On the one hand he believed that we can’t educate people out of it, that until Moshiach comes and the “wolf lies with the lamb”- metaphorically symbolizing that the nations will dwell with Israel in peace, anti-Semitism will not be rooted out.

On the other hand, rooting out the anti-Semites and cancelling them is not really an effective way of fighting it either.  On the contrary, being proud and treating even the antisemites with dignity can actually elicit more dignified behavior on their part.  (There was a fascinating exchange of letters between Alan Dershowitz and the Rebbe on this.  Dershowitz was upset the Rebbe allowed Chabad to honor Senator Jesse Helms, who was considered an antisemite.  The Rebbe responded about how politician;s decisions are more expedient than fundamental, and that the way in which they honored him was opening a door to influence the future.  Indeed Senator Helms went on to to chair the Senate Foreign Relations Committee and became a huge Israel supporter in that capacity.)

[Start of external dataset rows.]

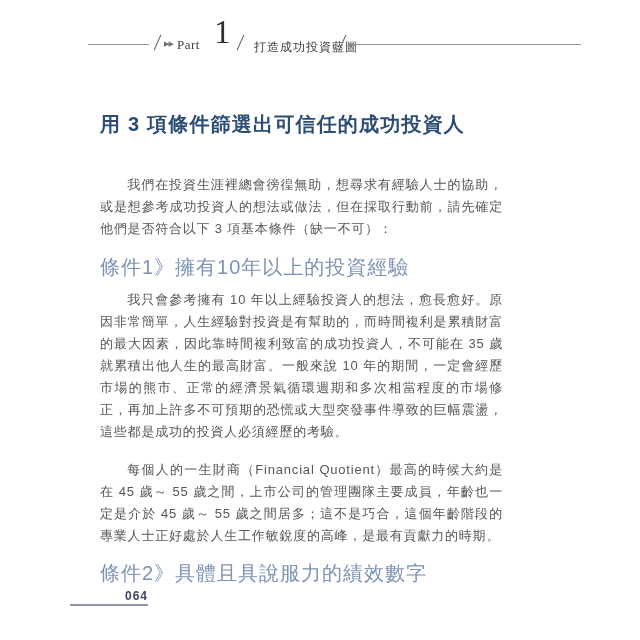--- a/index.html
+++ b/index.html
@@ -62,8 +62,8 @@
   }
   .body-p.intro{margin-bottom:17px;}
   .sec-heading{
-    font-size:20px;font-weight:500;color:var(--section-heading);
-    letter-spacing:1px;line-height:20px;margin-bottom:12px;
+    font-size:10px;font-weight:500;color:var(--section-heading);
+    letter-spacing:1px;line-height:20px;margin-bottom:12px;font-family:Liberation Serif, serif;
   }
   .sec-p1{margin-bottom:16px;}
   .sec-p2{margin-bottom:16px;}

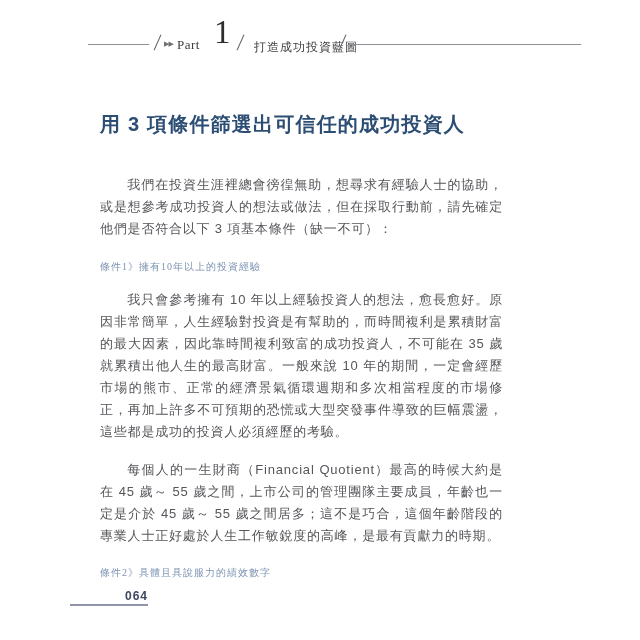--- a/index.html
+++ b/index.html
@@ -66,7 +66,7 @@
     letter-spacing:1px;line-height:20px;margin-bottom:12px;font-family:Liberation Serif, serif;
   }
   .sec-p1{margin-bottom:16px;}
-  .sec-p2{margin-bottom:16px;}
+  .sec-p2{margin-bottom:25px;}
 
   
   .ftr{position:absolute;left:0;bottom:4px;width:100%;height:60px;}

Finally, Antisemitism doesn’t have to define us, and we should make our main focus on Jewish pride.  Indeed, people respect people who respect themselves.  When a Jew is embarrassed or uncomfortable with their Jewishness, that only invites and exacerbates antisemitism.  At the same time, making antisemitism a central focus of the Jewish community doesn’t inspire the youth to celebrate their Jewishness, and on the contrary, drives them away.